**** The records ****
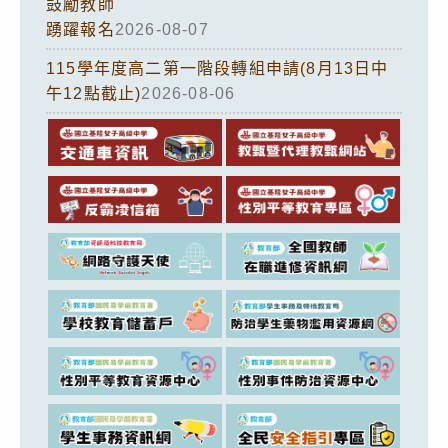
鼓勵教師
踴躍報名
2026-08-07
115學年度高二第一階段轉組申請(8月13日中
午12點截止)
2026-08-06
****
Task directions:
The records are to be returned verbatim. Skip any picture they contain.

Written answer:
鼓勵教師
踴躍報名
2026-08-07
115學年度高二第一階段轉組申請(8月13日中
午12點截止)
2026-08-06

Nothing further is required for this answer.